As part of the new policy announced Wednesday, the DA’s office will continue to prosecute sex traffickers. While sex work is inherently consensual, sex trafficking is not.

Vance has asked a judge to dismiss 914 open cases involving prostitution and unlicensed massage, as well as 5,080 cases involving charges for “loitering for the purposes of prostitution.” 

“By vacating warrants, dismissing cases, and erasing convictions for these charges, we are completing a paradigm shift in our approach,” Vance said in a statement. “These cases—many dating back to the 1970s and 1980s—are both a relic of a different New York, and a very real burden for the person who carries the conviction or bench warrant.”

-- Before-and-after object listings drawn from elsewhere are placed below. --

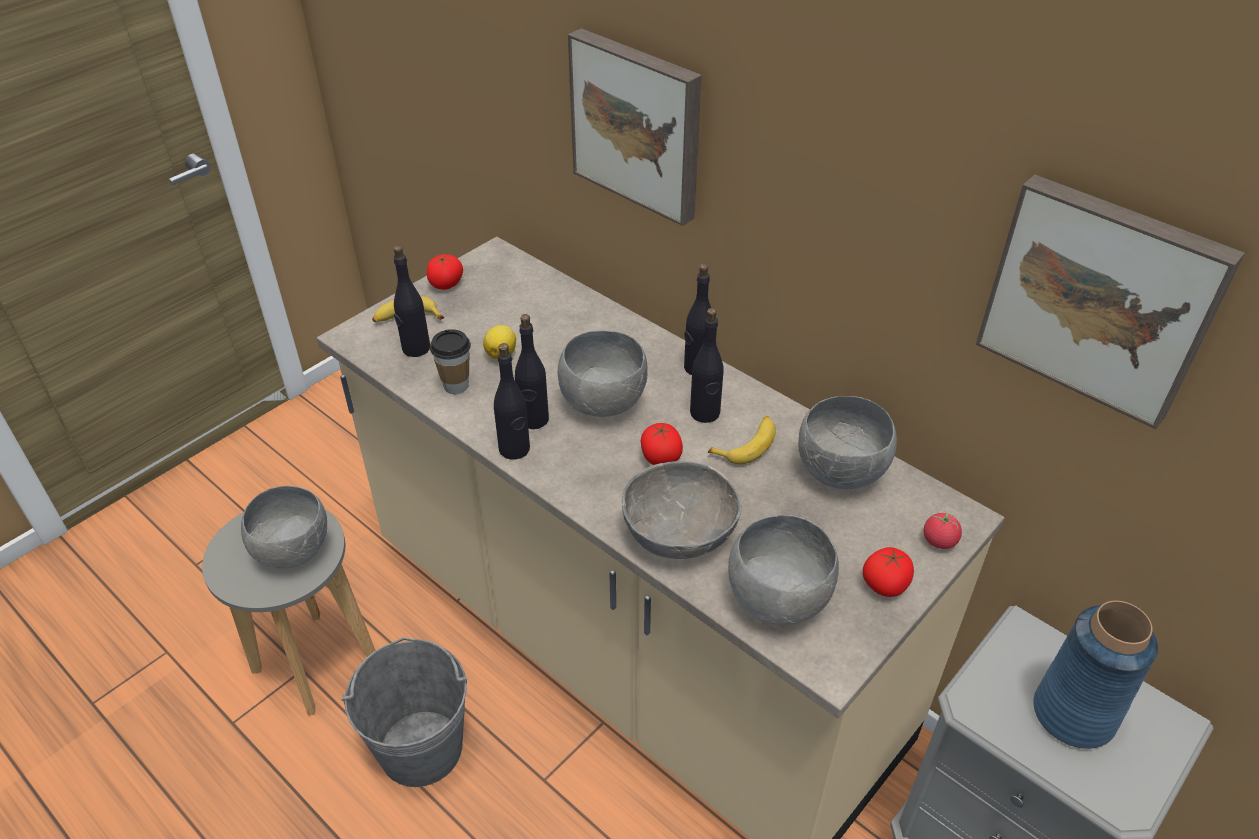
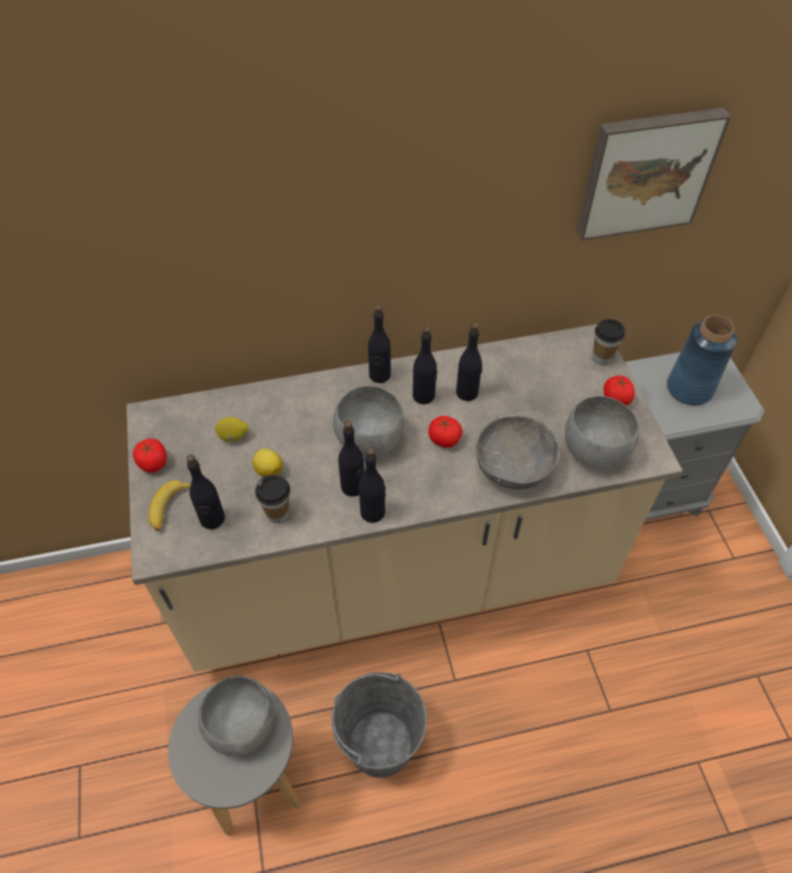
camera: 55 degrees left, 10 degrees up
(519, 313) = (233, 437): none -> lemon
(638, 124) = (266, 243): picture -> none
(747, 445) = (467, 392): banana -> black bottle
(842, 473) = (523, 365): grey bowl -> none
(939, 541) = (601, 358): tomato -> cup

Vance’s announcement follows other changes in New York that have also sought to reduce prositution-related charges. 

Back in March, the New York state legislature repealed the law that made loitering for the purposes of prostitution a crime. That measure was infamously known as the “walking while trans” law, because, critics said, it was used to target trans people and people of color. More than 150 people were arrested using that law in 2018, according to Gothamist. Most were women; 42 percent were Latinx and 49 percent were Black.

Vance isn’t the only district attorney in New York City that’s moving to ease up on sex work prosecutions. Over the last four months, district attorneys in the Bronx, Brooklyn, and Queens have all moved to dismiss hundreds of sex work-related prosecutions.